Consequently, we AFFIRM the district court's determination that this case is moot.
1. The CCA requests that we rule on the constitutionality of the JIC “enforcement policy” rather than the Canons. This request by the CCA is problematic; we are unclear what that “policy” actually is. The only evidence the CCA provides of JIC's “enforcement policy” is the withdrawn Advisory Opinion. The withdrawn Advisory Opinion based its conclusions on the Canons. The Canons are currently being reconsidered in light of White. If there is any JIC “enforcement policy,” it is a policy based on the Canons, the substance and meaning of which first must be clarified by the Alabama Supreme Court.In our earlier decision in this case, we said that “it would ‘infringe on the sovereign immunity of the states' if federal courts were to ‘deprive the state courts of the opportunity to construe their own statutes, using the interpretative tools, presumptions, and standards they deem proper.’ ” Pittman, 267 F.3d at 1290 (citation omitted). This concern is especially significant when we are faced with “rules, such as the Canons of Judicial Ethics, that the state supreme court is not only charged with defining and applying, but that it can also repeal or rewrite as it deems necessary.” Id. We initially ordered the district court to certify the state law issues in this case to the Alabama Supreme Court because there were “important, unsettled questions of state law that may alter or obviate the federal constitutional questions that the federal courts are to decide in this case.” Id. at 1288.Subsequent events made certification problematic, and thus the concerns we raised in our earlier opinion have not been addressed. The JIC's withdrawal of its Advisory Opinion did not clarify the “unsettled questions of state law.” Rather, state law is even more unclear than before. Not only has the Advisory Opinion been withdrawn, but also the Alabama Supreme Court Committee on the Canons is considering a change in the Canons in response to White. The CCA's claim that it is now challenging the JIC's “enforcement policy” rather than the Canons is not enough to avoid the concerns we articulated in our earlier opinion.Despite the lack of clarity regarding the state policy on which we would rule, we need not again remand to have the district court certify the state law issues to the Alabama Supreme Court. Subsequent events have rendered this case moot.

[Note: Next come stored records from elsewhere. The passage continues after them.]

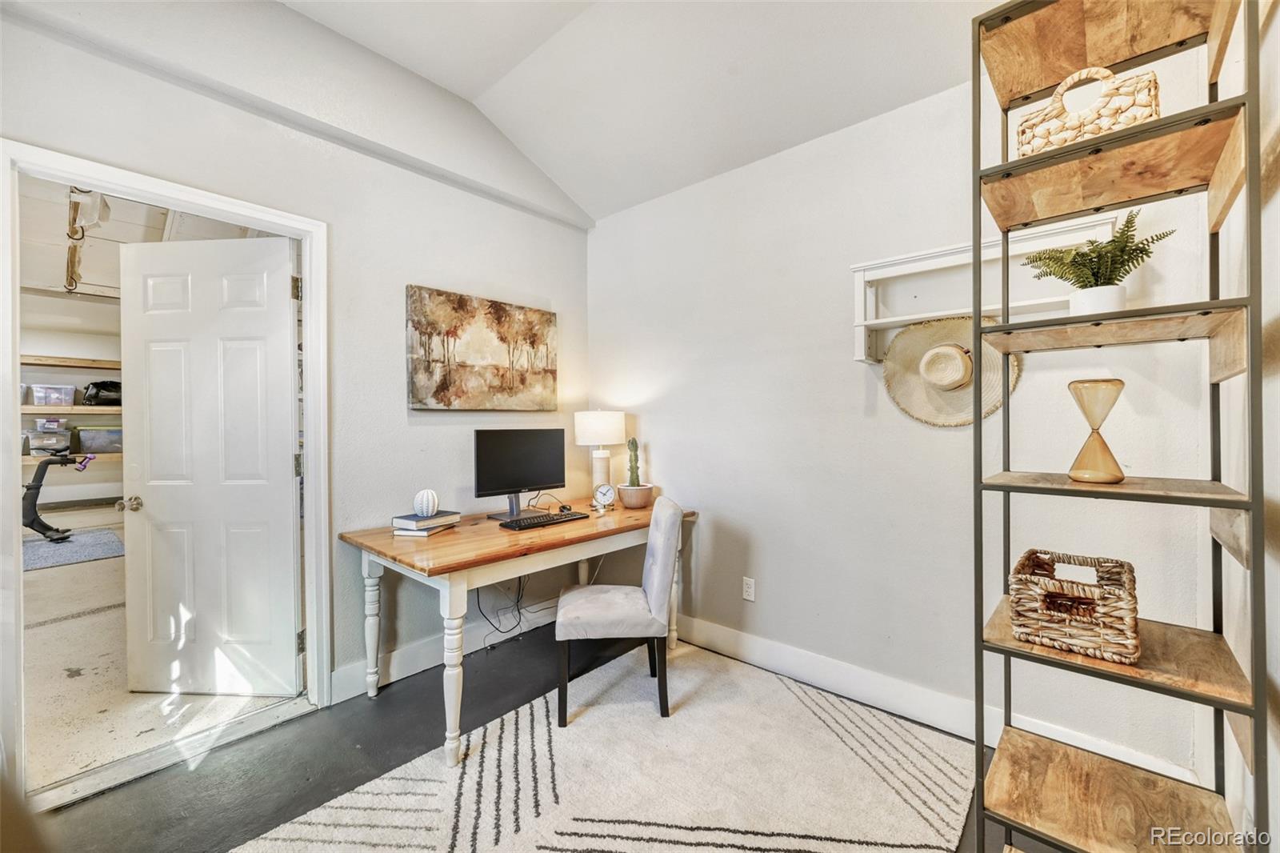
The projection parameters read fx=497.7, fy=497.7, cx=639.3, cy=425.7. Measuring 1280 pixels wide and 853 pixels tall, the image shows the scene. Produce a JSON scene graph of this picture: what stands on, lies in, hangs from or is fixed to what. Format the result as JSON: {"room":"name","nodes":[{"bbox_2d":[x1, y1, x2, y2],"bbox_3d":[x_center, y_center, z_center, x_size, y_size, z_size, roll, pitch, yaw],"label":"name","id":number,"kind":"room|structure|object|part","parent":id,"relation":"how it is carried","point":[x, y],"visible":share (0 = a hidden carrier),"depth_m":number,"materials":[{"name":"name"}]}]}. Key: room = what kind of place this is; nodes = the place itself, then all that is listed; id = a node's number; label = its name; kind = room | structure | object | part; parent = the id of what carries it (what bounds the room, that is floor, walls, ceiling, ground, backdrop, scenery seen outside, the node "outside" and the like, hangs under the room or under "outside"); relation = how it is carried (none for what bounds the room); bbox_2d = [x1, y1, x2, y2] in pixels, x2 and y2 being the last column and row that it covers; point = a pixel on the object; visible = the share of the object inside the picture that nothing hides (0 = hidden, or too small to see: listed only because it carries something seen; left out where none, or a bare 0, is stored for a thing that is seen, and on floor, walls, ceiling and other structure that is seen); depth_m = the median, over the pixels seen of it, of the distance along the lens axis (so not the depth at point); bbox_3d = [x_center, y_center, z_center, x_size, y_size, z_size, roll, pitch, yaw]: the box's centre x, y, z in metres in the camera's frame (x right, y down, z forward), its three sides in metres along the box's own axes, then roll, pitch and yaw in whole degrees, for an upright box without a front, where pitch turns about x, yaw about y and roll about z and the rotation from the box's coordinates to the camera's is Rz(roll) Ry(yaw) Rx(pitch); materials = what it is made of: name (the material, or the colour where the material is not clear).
{"room":"office","nodes":[
{"label":"office","id":0,"kind":"room"},
{"bbox_2d":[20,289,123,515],"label":"far room wall","id":1,"kind":"structure","parent":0,"point":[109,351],"depth_m":6.21,"materials":[{"name":"white paint"}]},
{"bbox_2d":[16,354,117,370],"bbox_3d":[-6.875,-0.748,6.045,0.370,0.069,2.399,0,0,42],"label":"wall shelf","id":2,"kind":"object","parent":1,"relation":"attached to","point":[78,364],"visible":0.69,"depth_m":5.93,"materials":[{"name":"brown wood"}]},
{"bbox_2d":[18,404,120,416],"bbox_3d":[-6.827,-0.165,5.845,0.719,0.075,1.969,0,0,42],"label":"wall shelf","id":3,"kind":"object","parent":1,"relation":"attached to","point":[23,411],"visible":0.64,"depth_m":5.77,"materials":[{"name":"brown wood"}]},
{"bbox_2d":[26,383,76,406],"bbox_3d":[-6.856,-0.349,5.820,0.308,0.224,0.360,0,0,42],"label":"storage bin","id":4,"kind":"object","parent":3,"relation":"on","point":[49,401],"visible":0.97,"depth_m":5.73,"materials":[{"name":"clear plastic"}]},
{"bbox_2d":[81,379,123,405],"bbox_3d":[-6.467,-0.415,6.083,0.350,0.311,0.475,0,0,42],"label":"black bag","id":5,"kind":"object","parent":3,"relation":"on","point":[109,386],"visible":0.76,"depth_m":5.97,"materials":[{"name":"black"}]},
{"bbox_2d":[18,452,121,464],"bbox_3d":[-7.046,0.412,6.060,0.597,0.092,2.022,0,0,42],"label":"wall shelf","id":6,"kind":"object","parent":1,"relation":"attached to","point":[29,458],"visible":0.45,"depth_m":6.02,"materials":[{"name":"brown wood"}]},
{"bbox_2d":[22,428,72,454],"bbox_3d":[-7.016,0.180,5.928,0.347,0.252,0.411,0,0,42],"label":"storage bin","id":7,"kind":"object","parent":6,"relation":"on","point":[31,441],"visible":0.87,"depth_m":5.82,"materials":[{"name":"clear plastic"}]},
{"bbox_2d":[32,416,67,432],"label":"plastic container","id":8,"kind":"object","parent":7,"relation":"on","point":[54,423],"visible":0.81,"depth_m":5.75,"materials":[{"name":"clear plastic"}]},
{"bbox_2d":[73,426,123,452],"bbox_3d":[-6.713,0.171,6.256,0.387,0.293,0.474,0,0,42],"label":"storage bin","id":9,"kind":"object","parent":6,"relation":"on","point":[83,434],"visible":0.89,"depth_m":6.09,"materials":[{"name":"plastic"}]},
{"bbox_2d":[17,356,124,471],"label":"wall shelf","id":10,"kind":"object","parent":1,"relation":"attached to","point":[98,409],"visible":0.49,"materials":[{"name":"brown wood"}]},
{"bbox_2d":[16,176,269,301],"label":"far room ceiling","id":11,"kind":"structure","parent":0,"point":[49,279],"depth_m":3.94,"materials":[{"name":"white paint"}]},
{"bbox_2d":[64,186,111,294],"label":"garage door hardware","id":12,"kind":"object","parent":11,"relation":"attached to","point":[71,262],"visible":0.75,"depth_m":3.30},
{"bbox_2d":[18,520,299,791],"bbox_3d":[-4.724,1.295,4.360,7.292,0.110,4.359,0,0,42],"label":"floor","id":13,"kind":"structure","parent":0,"point":[49,578],"depth_m":2.40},
{"bbox_2d":[20,528,123,570],"bbox_3d":[-5.926,1.228,4.886,1.504,0.013,1.222,0,0,42],"label":"rug","id":14,"kind":"object","parent":13,"relation":"on","point":[63,548],"visible":0.82,"depth_m":4.93,"materials":[{"name":"grey carpet"}]},
{"bbox_2d":[22,450,97,541],"bbox_3d":[-6.414,0.731,5.370,0.908,0.957,0.623,0,0,-16],"label":"exercise bike","id":15,"kind":"object","parent":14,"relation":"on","point":[29,486],"visible":0.91,"depth_m":5.32,"materials":[{"name":"black"}]},
{"bbox_2d":[0,0,589,724],"bbox_3d":[-1.548,-0.293,2.229,0.135,3.148,3.531,0,0,42],"label":"left wall","id":16,"kind":"structure","parent":0,"point":[404,282],"depth_m":2.38,"materials":[{"name":"paint"}]},
{"bbox_2d":[0,141,329,806],"bbox_3d":[-1.822,0.204,1.971,0.180,2.141,0.992,0,0,42],"label":"door frame","id":17,"kind":"structure","parent":16,"relation":"attached to","point":[311,496],"depth_m":1.88,"materials":[{"name":"white paint"}]},
{"bbox_2d":[120,235,302,697],"bbox_3d":[-2.005,0.200,2.331,0.810,2.090,0.177,0,0,4],"label":"door","id":18,"kind":"structure","parent":17,"relation":"attached to","point":[286,277],"depth_m":2.31,"materials":[{"name":"white paint"}]},
{"bbox_2d":[330,601,553,702],"bbox_3d":[-0.919,1.184,2.836,0.017,0.137,1.849,0,0,42],"label":"baseboard","id":19,"kind":"structure","parent":16,"relation":"attached to","point":[409,672],"depth_m":2.61,"materials":[{"name":"white paint"}]},
{"bbox_2d":[405,285,557,411],"bbox_3d":[-0.871,-0.403,2.892,0.035,0.651,0.972,0,0,42],"label":"painting","id":20,"kind":"object","parent":16,"relation":"attached to","point":[419,401],"visible":0.98,"depth_m":2.80,"materials":[{"name":"brown"}]},
{"bbox_2d":[21,624,1024,852],"bbox_3d":[-0.232,1.307,1.240,3.772,0.101,3.787,0,0,42],"label":"floor","id":21,"kind":"structure","parent":0,"point":[251,804],"depth_m":1.92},
{"bbox_2d":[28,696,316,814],"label":"door threshold","id":22,"kind":"object","parent":21,"relation":"on","point":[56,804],"visible":0.84,"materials":[{"name":"white wood"}]},
{"bbox_2d":[338,499,689,765],"bbox_3d":[-0.527,0.884,2.573,0.787,0.761,1.568,0,0,42],"label":"desk","id":23,"kind":"object","parent":21,"relation":"on","point":[492,535],"visible":0.84,"depth_m":2.17,"materials":[{"name":"brown wood"}]},
{"bbox_2d":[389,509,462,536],"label":"book stack","id":24,"kind":"object","parent":23,"relation":"on","point":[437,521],"visible":0.84,"depth_m":2.27,"materials":[{"name":"paper"}]},
{"bbox_2d":[413,488,439,516],"bbox_3d":[-1.026,0.367,2.394,0.116,0.123,0.119,0,0,-29],"label":"decorative ball","id":25,"kind":"object","parent":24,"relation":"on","point":[429,508],"visible":0.99,"depth_m":2.35,"materials":[{"name":"white ceramic"}]},
{"bbox_2d":[473,573,543,643],"bbox_3d":[-0.751,1.004,2.928,0.246,0.467,0.540,0,0,42],"label":"power cable","id":26,"kind":"object","parent":23,"relation":"hanging from","point":[479,607],"visible":0.62,"depth_m":2.90,"materials":[{"name":"black plastic"}]},
{"bbox_2d":[473,428,567,519],"bbox_3d":[-0.651,0.256,2.760,0.188,0.469,0.566,0,0,42],"label":"monitor","id":27,"kind":"object","parent":23,"relation":"on","point":[522,474],"visible":0.99,"depth_m":2.73,"materials":[{"name":"black plastic"}]},
{"bbox_2d":[499,509,587,530],"bbox_3d":[-0.490,0.478,2.541,0.148,0.024,0.420,0,0,42],"label":"keyboard","id":28,"kind":"object","parent":23,"relation":"on","point":[532,523],"visible":0.99,"depth_m":2.49,"materials":[{"name":"black plastic"}]},
{"bbox_2d":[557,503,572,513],"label":"computer mouse","id":29,"kind":"object","parent":23,"relation":"on","point":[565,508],"visible":0.96,"depth_m":2.82,"materials":[{"name":"black plastic"}]},
{"bbox_2d":[573,408,626,504],"bbox_3d":[-0.243,0.187,3.091,0.315,0.596,0.314,0,0,42],"label":"table lamp","id":30,"kind":"object","parent":23,"relation":"on","point":[614,426],"visible":0.95,"depth_m":3.00,"materials":[{"name":"white ceramic"}]},
{"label":"lamp shade","id":31,"kind":"part","parent":30,"relation":"part of","materials":[{"name":"white fabric"}]},
{"bbox_2d":[592,483,615,511],"bbox_3d":[-0.210,0.413,2.882,0.130,0.159,0.051,0,0,-14],"label":"alarm clock","id":32,"kind":"object","parent":23,"relation":"on","point":[605,488],"visible":0.99,"depth_m":2.87,"materials":[{"name":"white metal"}]},
{"bbox_2d":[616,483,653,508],"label":"plant pot","id":33,"kind":"object","parent":23,"relation":"on","point":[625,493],"visible":0.93,"depth_m":2.96,"materials":[{"name":"beige ceramic"}]},
{"bbox_2d":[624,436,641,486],"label":"cactus","id":34,"kind":"object","parent":33,"relation":"in","point":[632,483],"visible":0.81,"depth_m":3.07,"materials":[{"name":"green plant"}]},
{"bbox_2d":[235,638,976,852],"bbox_3d":[-0.001,1.255,1.556,1.785,0.013,2.333,0,0,42],"label":"rug","id":35,"kind":"object","parent":21,"relation":"on","point":[810,714],"visible":0.98,"depth_m":1.75,"materials":[{"name":"beige carpet"}]},
{"bbox_2d":[553,496,680,724],"bbox_3d":[-0.103,0.803,2.335,0.549,0.885,0.463,0,0,-5],"label":"chair","id":36,"kind":"object","parent":35,"relation":"on","point":[582,605],"visible":1,"depth_m":2.14,"materials":[{"name":"grey fabric"}]},
{"bbox_2d":[972,0,1259,852],"bbox_3d":[1.088,0.109,1.176,0.434,2.285,0.387,0,0,42],"label":"shelving unit","id":37,"kind":"object","parent":21,"relation":"on","point":[1218,506],"visible":0.96,"depth_m":1.15,"materials":[{"name":"brown wood"}]},
{"bbox_2d":[1008,549,1140,664],"bbox_3d":[1.069,0.429,1.227,0.238,0.172,0.275,0,0,42],"label":"wicker basket","id":38,"kind":"object","parent":37,"relation":"on","point":[1101,595],"visible":0.98,"depth_m":1.16,"materials":[{"name":"brown wicker"}]},
{"bbox_2d":[1015,64,1160,156],"bbox_3d":[1.081,-0.723,1.208,0.270,0.220,0.182,0,0,42],"label":"wicker basket","id":39,"kind":"object","parent":37,"relation":"on","point":[1148,98],"visible":0.66,"depth_m":1.14,"materials":[{"name":"wicker"}]},
{"bbox_2d":[1066,377,1127,483],"bbox_3d":[1.134,0.013,1.237,0.125,0.252,0.127,0,0,42],"label":"hourglass","id":40,"kind":"object","parent":37,"relation":"on","point":[1123,384],"visible":0.99,"depth_m":1.21,"materials":[{"name":"glass"}]},
{"bbox_2d":[1069,284,1126,315],"bbox_3d":[1.137,-0.288,1.241,0.114,0.093,0.114,0,0,42],"label":"plant pot","id":41,"kind":"object","parent":37,"relation":"on","point":[1118,304],"visible":0.67,"depth_m":1.20,"materials":[{"name":"white ceramic"}]},
{"bbox_2d":[1023,210,1176,294],"bbox_3d":[1.134,-0.373,1.242,0.279,0.272,0.267,0,0,42],"label":"fern plant","id":42,"kind":"object","parent":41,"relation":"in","point":[1078,254],"visible":0.79,"depth_m":1.21,"materials":[{"name":"green plant"}]},
{"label":"shelf","id":43,"kind":"part","parent":37,"relation":"part of","materials":[{"name":"brown wood"}]},
{"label":"shelf","id":44,"kind":"part","parent":37,"relation":"part of","materials":[{"name":"brown wood"}]},
{"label":"shelf","id":45,"kind":"part","parent":37,"relation":"part of","materials":[{"name":"brown wood"}]},
{"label":"shelf","id":46,"kind":"part","parent":37,"relation":"part of","materials":[{"name":"brown wood"}]},
{"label":"shelf","id":47,"kind":"part","parent":37,"relation":"part of","materials":[{"name":"brown wood"}]},
{"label":"shelf","id":48,"kind":"part","parent":37,"relation":"part of","materials":[{"name":"brown wood"}]},
{"bbox_2d":[267,0,995,224],"bbox_3d":[-0.175,-1.642,0.981,3.550,0.329,3.882,0,0,42],"label":"ceiling","id":49,"kind":"structure","parent":0,"point":[454,88],"depth_m":2.28,"materials":[{"name":"white paint"}]},
{"bbox_2d":[582,44,1217,794],"bbox_3d":[0.793,-0.131,2.566,3.161,2.789,0.139,0,0,42],"label":"right wall","id":50,"kind":"structure","parent":0,"point":[665,418],"depth_m":2.29,"materials":[{"name":"white paint"}]},
{"bbox_2d":[741,576,755,600],"bbox_3d":[0.581,0.868,2.656,0.071,0.116,0.009,0,0,42],"label":"wall socket","id":51,"kind":"object","parent":50,"relation":"attached to","point":[750,585],"visible":0.98,"depth_m":2.65,"materials":[{"name":"white plastic"}]},
{"bbox_2d":[667,612,1200,781],"bbox_3d":[0.828,1.181,2.452,2.824,0.138,0.017,0,0,42],"label":"baseboard","id":52,"kind":"structure","parent":50,"relation":"attached to","point":[725,632],"depth_m":2.23,"materials":[{"name":"white paint"}]},
{"bbox_2d":[850,218,1111,361],"bbox_3d":[1.299,-0.484,1.904,0.875,0.394,0.204,0,0,42],"label":"wall shelf","id":53,"kind":"object","parent":50,"relation":"attached to","point":[918,317],"visible":0.58,"depth_m":1.99,"materials":[{"name":"white"}]},
{"bbox_2d":[880,312,1021,427],"bbox_3d":[1.259,-0.231,2.024,0.489,0.434,0.185,0,0,42],"label":"straw hat","id":54,"kind":"object","parent":53,"relation":"hanging from","point":[890,386],"visible":0.81,"depth_m":2.04,"materials":[{"name":"beige wicker"}]},
{"bbox_2d":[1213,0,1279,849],"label":"right wall","id":55,"kind":"structure","parent":0,"point":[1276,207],"depth_m":1.15,"materials":[{"name":"white paint"}]}
]}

2. The CCA also claims that the case is not moot under the “capable of repetition, yet evading review” doctrine. That doctrine applies when two conditions are met: “(1) the challenged action was in its duration too short to be fully litigated prior to its cessation or expiration, and (2) there was a reasonable expectation that the same complaining party would be subjected to the same action again.” Fla. Right to Life, Inc. v. Lamar, 273 F.3d 1318, 1324 n. 6 (11th Cir.2001) (citation omitted). Our holding that the CCA cannot reasonably expect to be subjected to the same action again by the JIC precludes application of the “capable of repetition, yet evading review” doctrine because the second condition is not met. See Jews for Jesus, 162 F.3d at 629-30 n. 4.